ANNAPOLIS – The state’s cash-strapped mental health system’s deficit is expected to triple initial estimates to more than $70 million by 2003, according to a new report.
Lawmakers say the Mental Hygiene Administration, which oversees the state’s mental health system, may have to cut services to close the gap.
“If the projections hold up, the mental health administration will be looking at deficits that I, frankly, don’t know how they’re going to handle,” said House Environmental Matters Committee Chairman John Hurson, D- Montgomery, who has held hearings on the state’s mental health system.
“It will mean significant slashing of services to very, very needy people without any real plans on how we’re going to take of them,” Hurson said Friday.

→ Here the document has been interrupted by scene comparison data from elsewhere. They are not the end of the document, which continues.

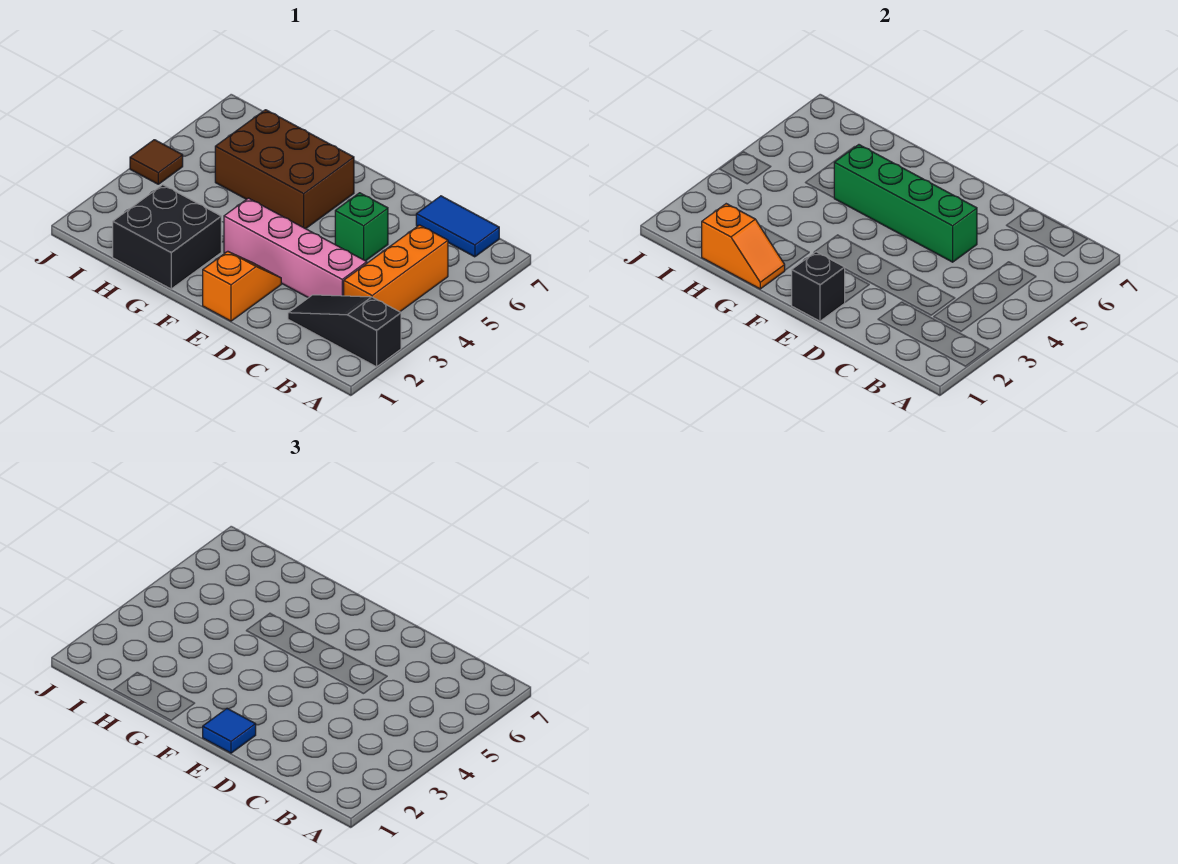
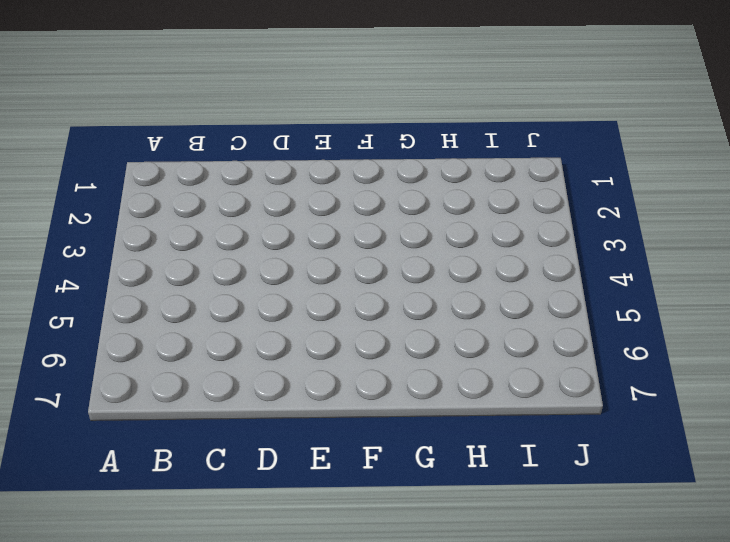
none -> black slope A2:C2 level 1 top A
none -> orange brick B3:B5 level 1
none -> blue tile B7:C7 level 1

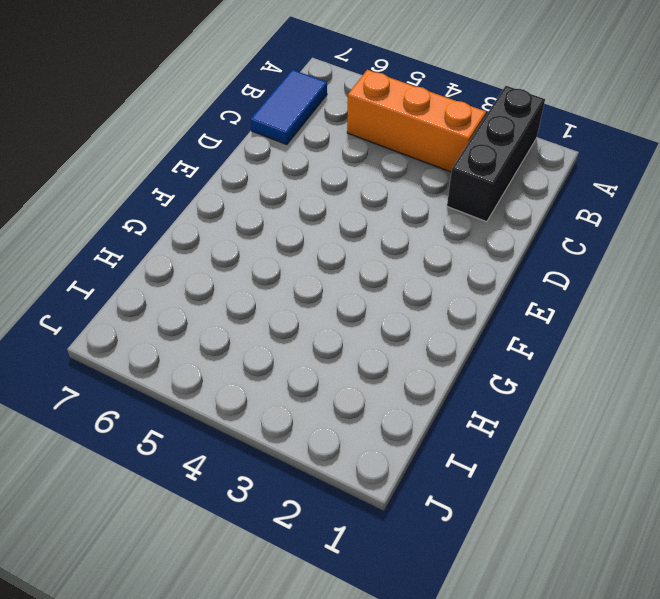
black brick A2:C2 level 1 -> black slope A2:C2 level 1 top A
none -> pink brick C3:F3 level 1
none -> green brick D5 level 1
none -> orange slope E1:E2 level 1 top 1

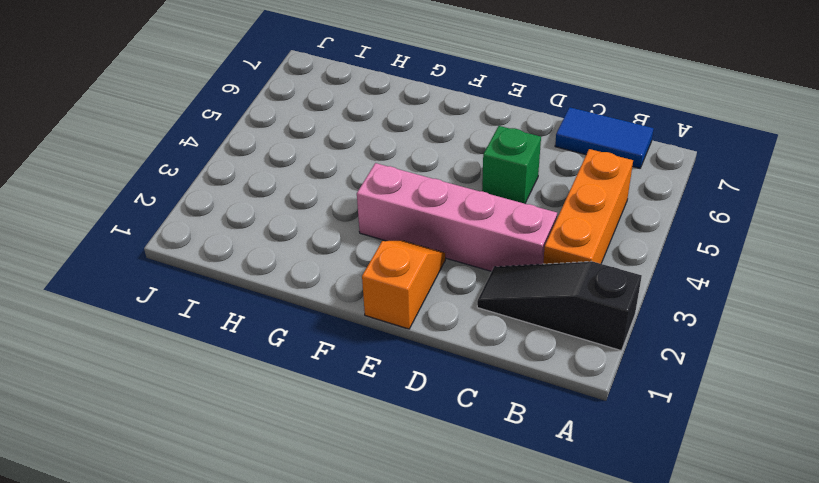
none -> brown brick F5:H6 level 1
none -> black brick G1:H2 level 1
none -> brown tile J4 level 1

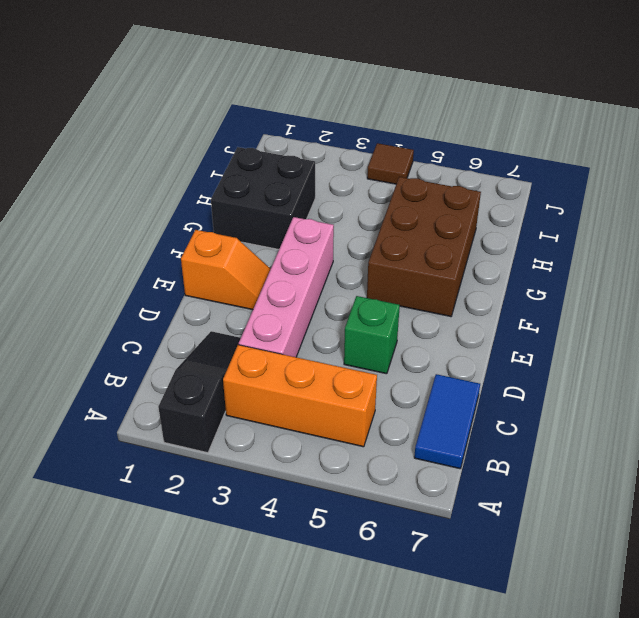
none -> green brick D5:G5 level 2
none -> black brick E1 level 2
none -> orange slope G1:H1 level 2 top H

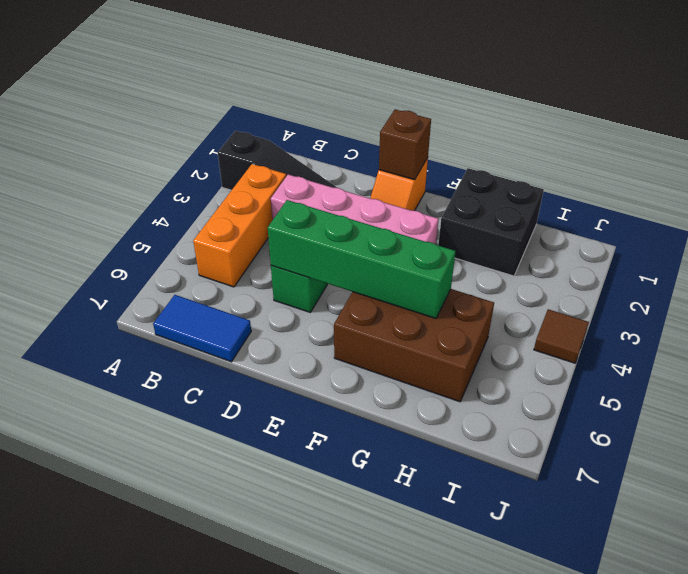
brown brick E1 level 2 -> black brick E1 level 2
none -> orange slope G1:H1 level 2 top H
none -> blue tile E1 level 3

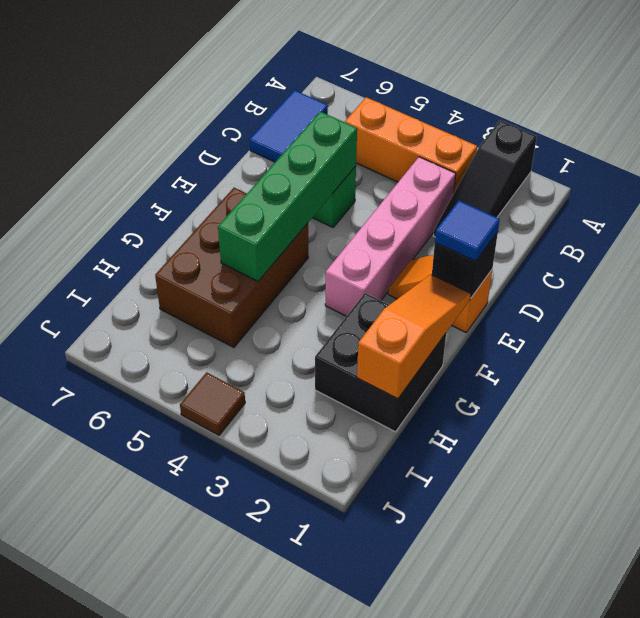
orange slope F1:H1 level 2 top H -> orange slope G1:H1 level 2 top H

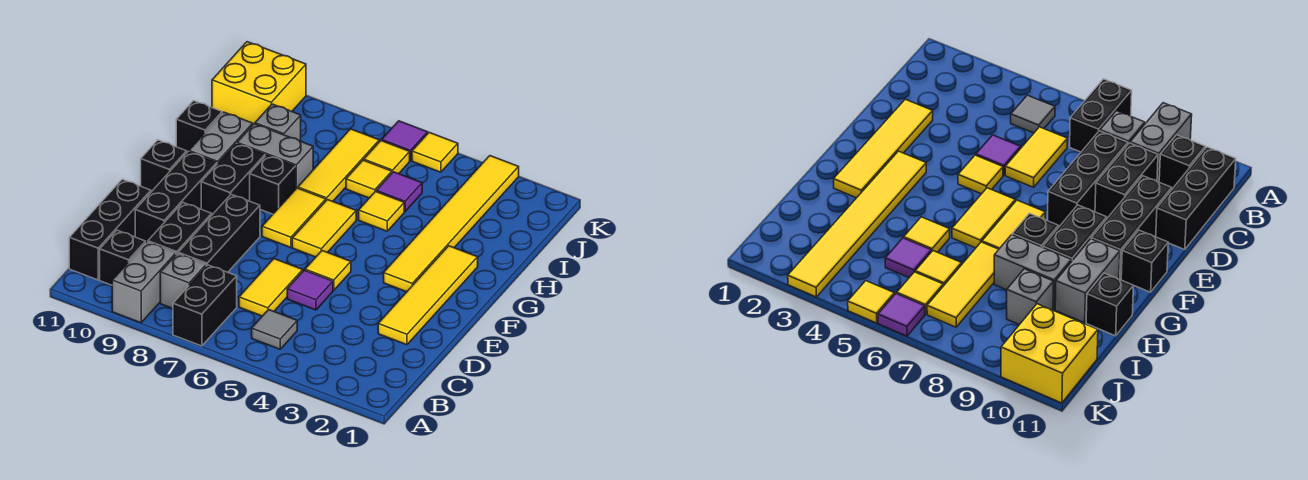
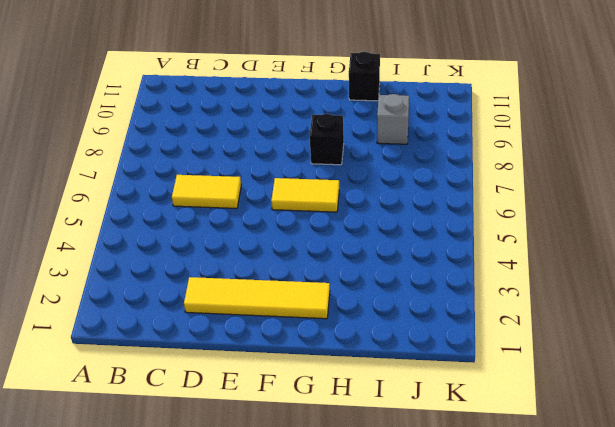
none -> black brick A7:B7 level 1
none -> grey brick A9:B9 level 1
none -> grey tile B5 level 1
none -> grey brick B8 level 1

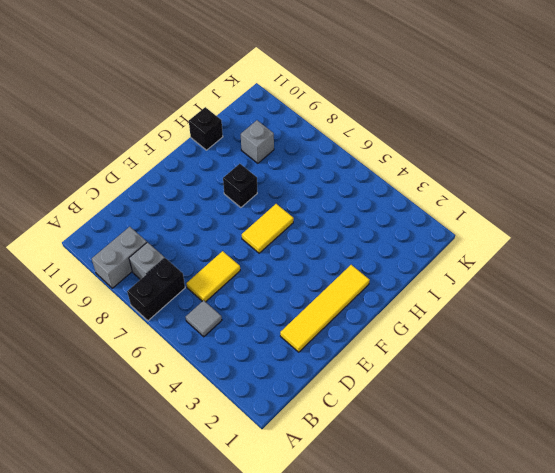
none -> black brick B10 level 1
none -> black brick B11:D11 level 1
none -> black brick C8:E8 level 1
none -> black brick C9:D9 level 1

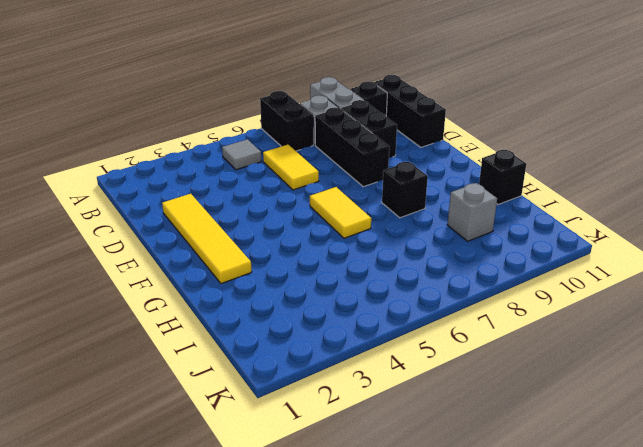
none -> purple tile D5 level 1
none -> black brick D10:F10 level 1
none -> yellow tile E5 level 1
none -> yellow tile F3:K3 level 1

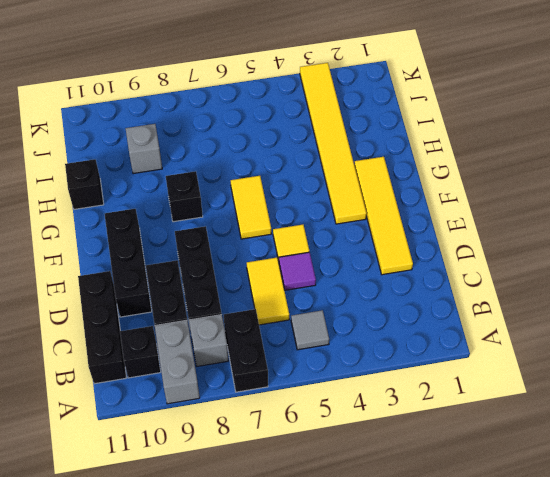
none -> yellow tile F7:G7 level 1
none -> black brick F9:G9 level 1
none -> black brick F11 level 1
none -> grey brick G10:H10 level 1

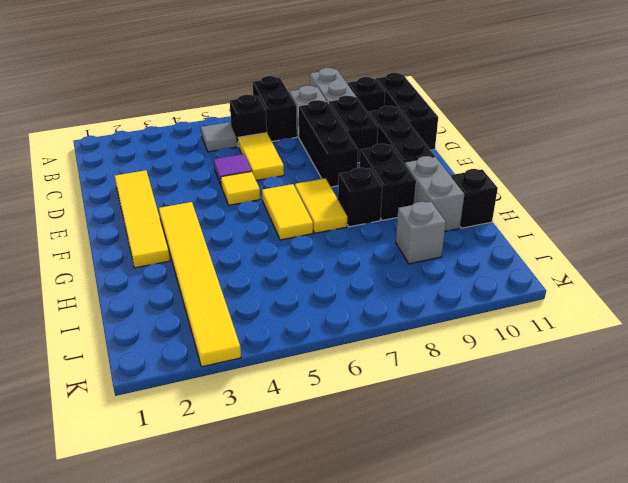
black brick B6 level 1 -> black brick F11 level 1
none -> yellow tile H5 level 1
none -> yellow tile H7:J7 level 1
none -> grey brick H8:H9 level 1
none -> purple tile I5 level 1

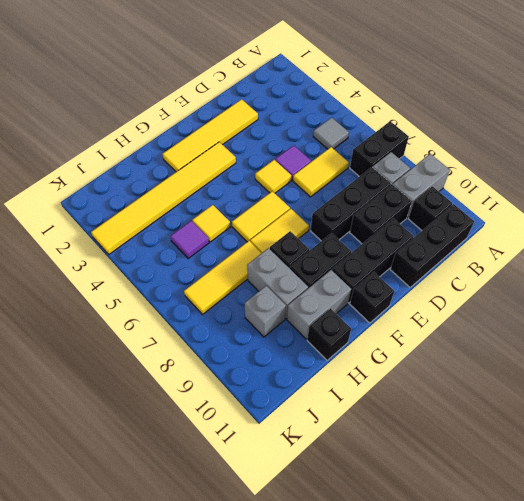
none -> yellow tile I6 level 1
none -> yellow tile J6 level 1
none -> yellow brick J10:K11 level 1
none -> yellow tile K5 level 1

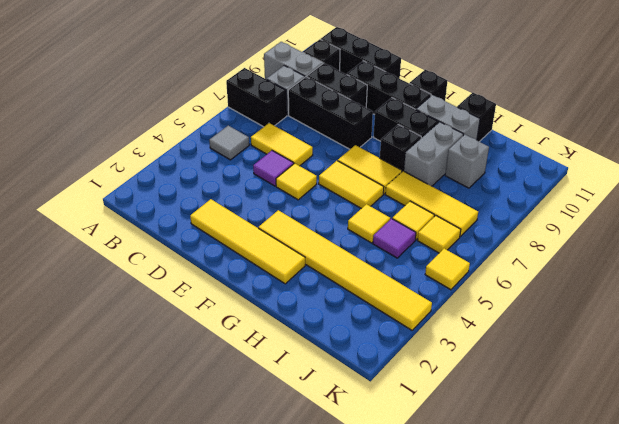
none -> yellow brick J10:K11 level 1
none -> purple tile K6 level 1

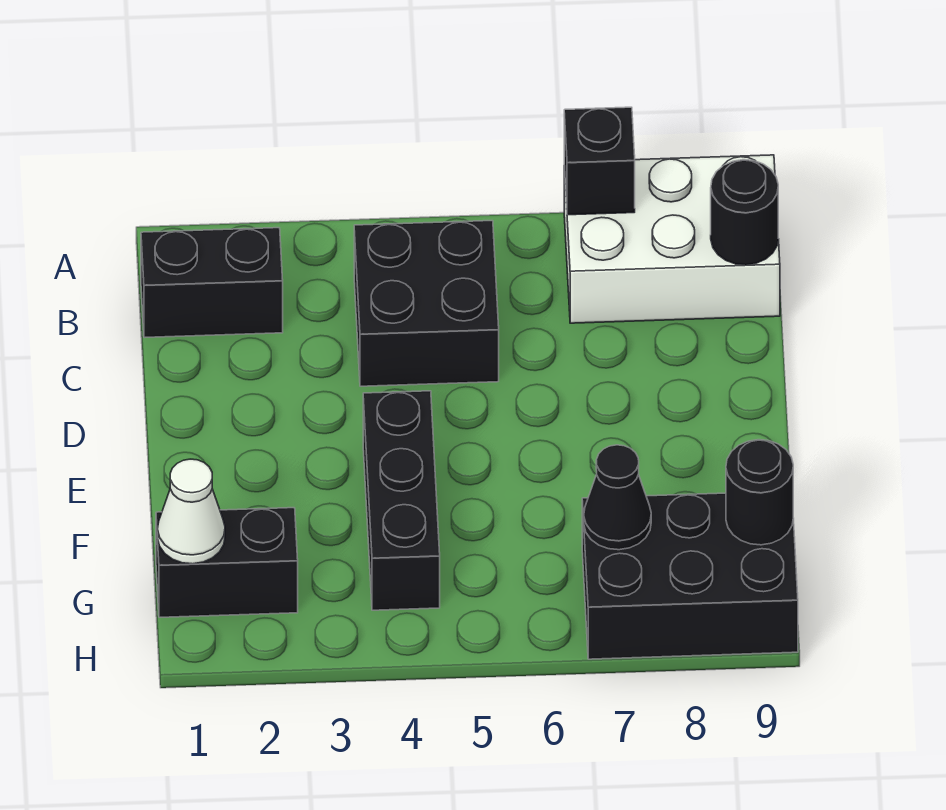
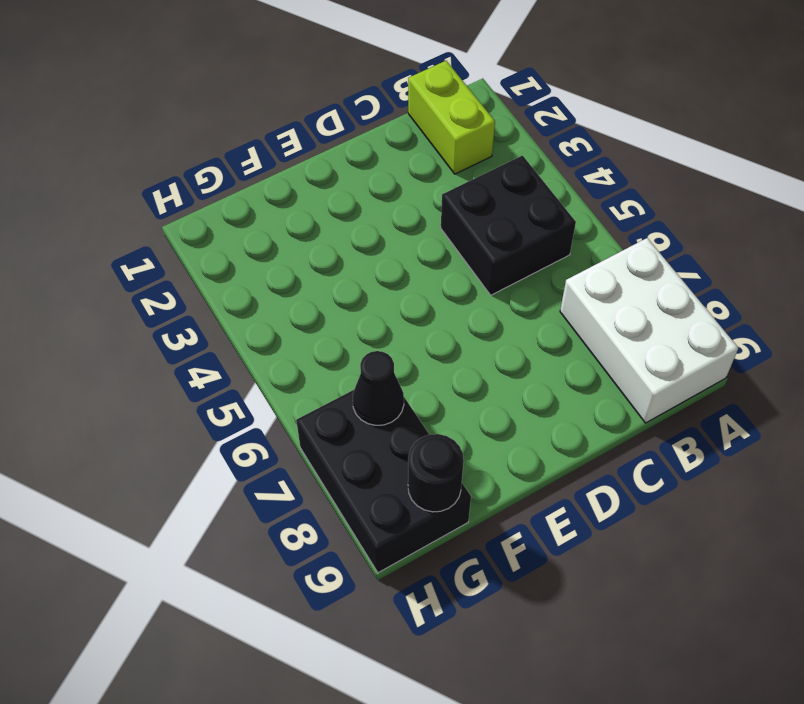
lime brick B1:B2 level 1 -> black brick B1:B2 level 1
none -> black brick E4:G4 level 1
none -> black brick G1:G2 level 1

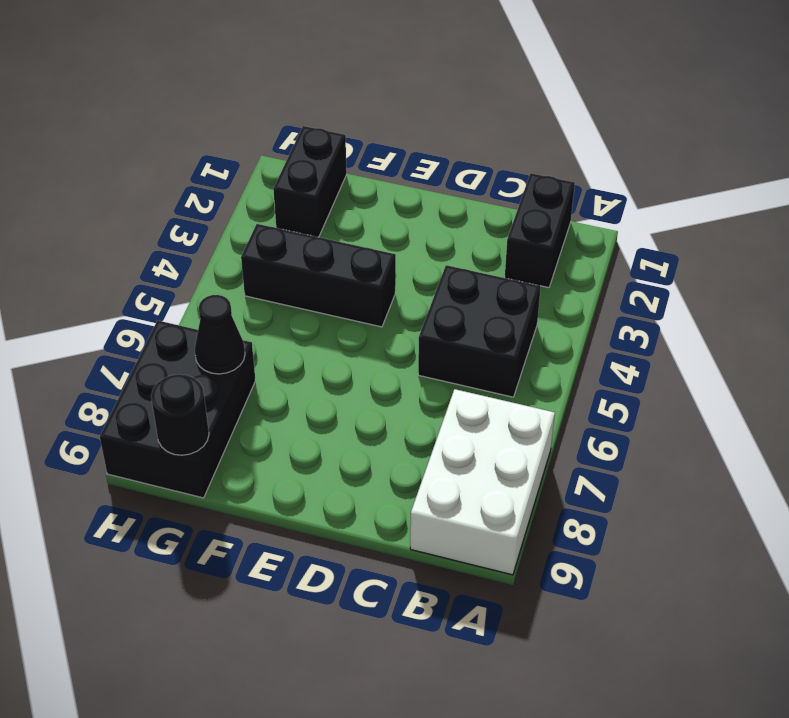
none -> black brick A7 level 2
none -> black round brick B9 level 2

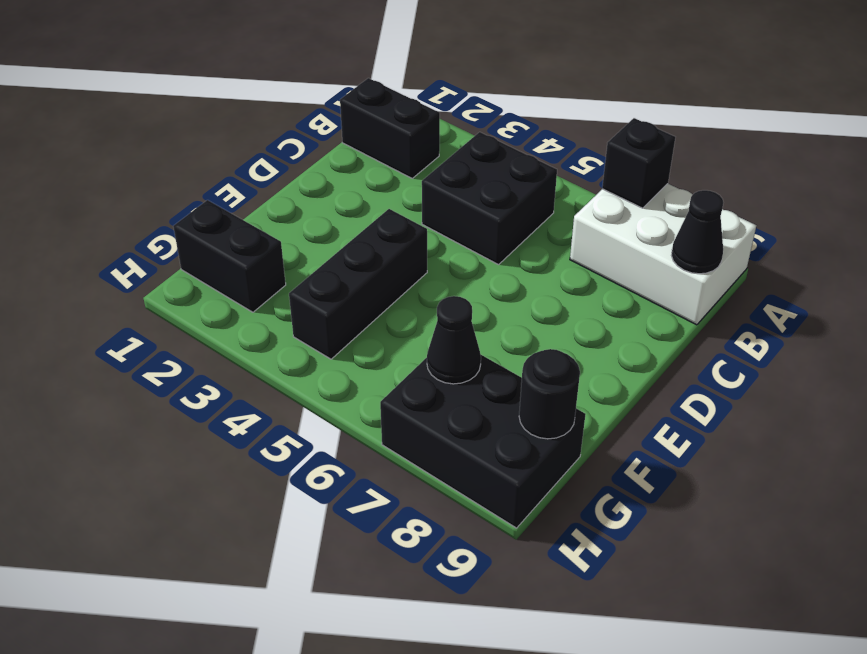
black cone B9 level 2 -> black round brick B9 level 2
none -> white cone G1 level 2

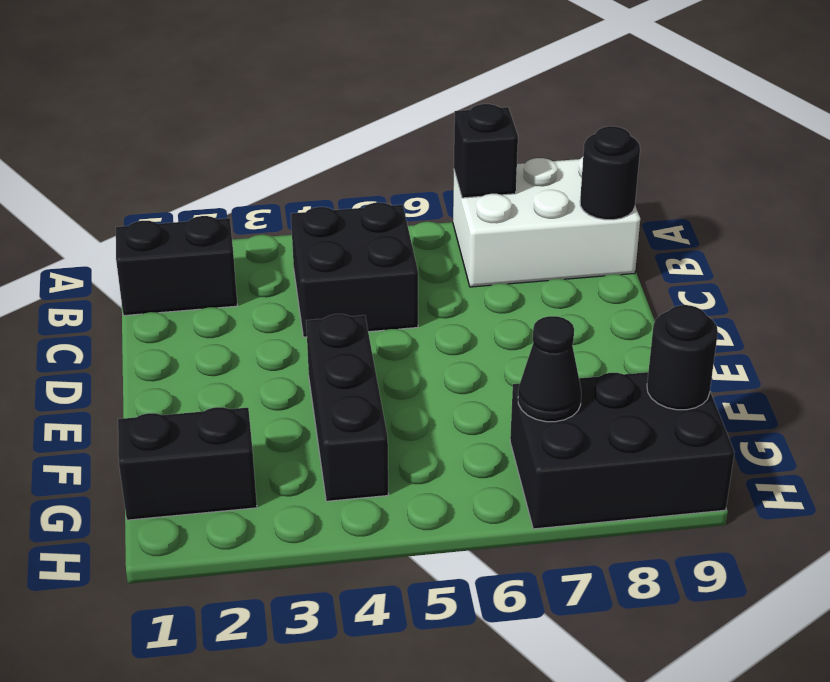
none -> white cone G1 level 2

The report by legislative analysts was first presented Thursday before a Senate Health and Human Services Subcommittee.
In 1997, the state switched to a fee-for-service system that reimburses clinics for each patient. But state fees cover 84 percent of clinics’ expenses, while Medicare covers only 50 percent of psychiatric bills, according to mental health providers.
State funding, however, hasn’t kept pace with the increasing demands for mental health services, creating a deeper fiscal crunch, said Lori Doyle, vice president of ReVisions Behavioral Health Systems of Cantonsville.
One of the state’s largest mental health providers, CPC Health Inc. in Montgomery County, closed last year. Two other clinics in the county, operated by Threshold Services Inc., are in danger of closing.
Gov. Parris N. Glendening’s $22 billion budget for 2003 includes $25.2 million for direct mental health services.
The Mental Hygiene Administration, however, has been struggling to pay off its deficit.
Although revenues from a tax amnesty program last year wiped out a large portion of the administration’s deficit, $27 to $29 million remained, according to the report. The deficit grew to $50 million for the 2002 fiscal year.
Without significant measures to trim costs, the deficit is projected to reach $70 million by the end of the 2003 fiscal year, according to the report.
“People are very alarmed that it has continually grown as fast as it has,” said Senate Health and Human Services Subcommittee Chairman Christopher Van Hollen, D-Montgomery.
Department of Health and Mental Hygiene Secretary Georges Benjamin did not return calls Friday.
To make up the deficit, legislative analysts recommended cuts, including $20 million from a fund that covers mental health patients ineligible for Medicaid and $2 million from money earmarked for school-based mental health center expansion.
Lawmakers must now consider slashing payments to providers or reducing services, said Doyle of ReVisions Behavioral Health Systems.
“Who do you cut off?” Doyle said. “The bottom line is that difficult choices have to be made at some point.”
While some lawmakers would like to infuse the state’s mental health system with more money, others like Hurson say that’s unlikely in a tight fiscal year.
“I don’t think that’s even a possibility,” he said. “I think we need to figure out why they’re running huge deficits.”
Still, one proposal approved unanimously by the Senate Finance Committee last month would provide clinics with a financial boost.
The bill would require Medicaid to reimburse providers the full amount of a mental health outpatient service if the patient is eligible for Medicare and Medicaid.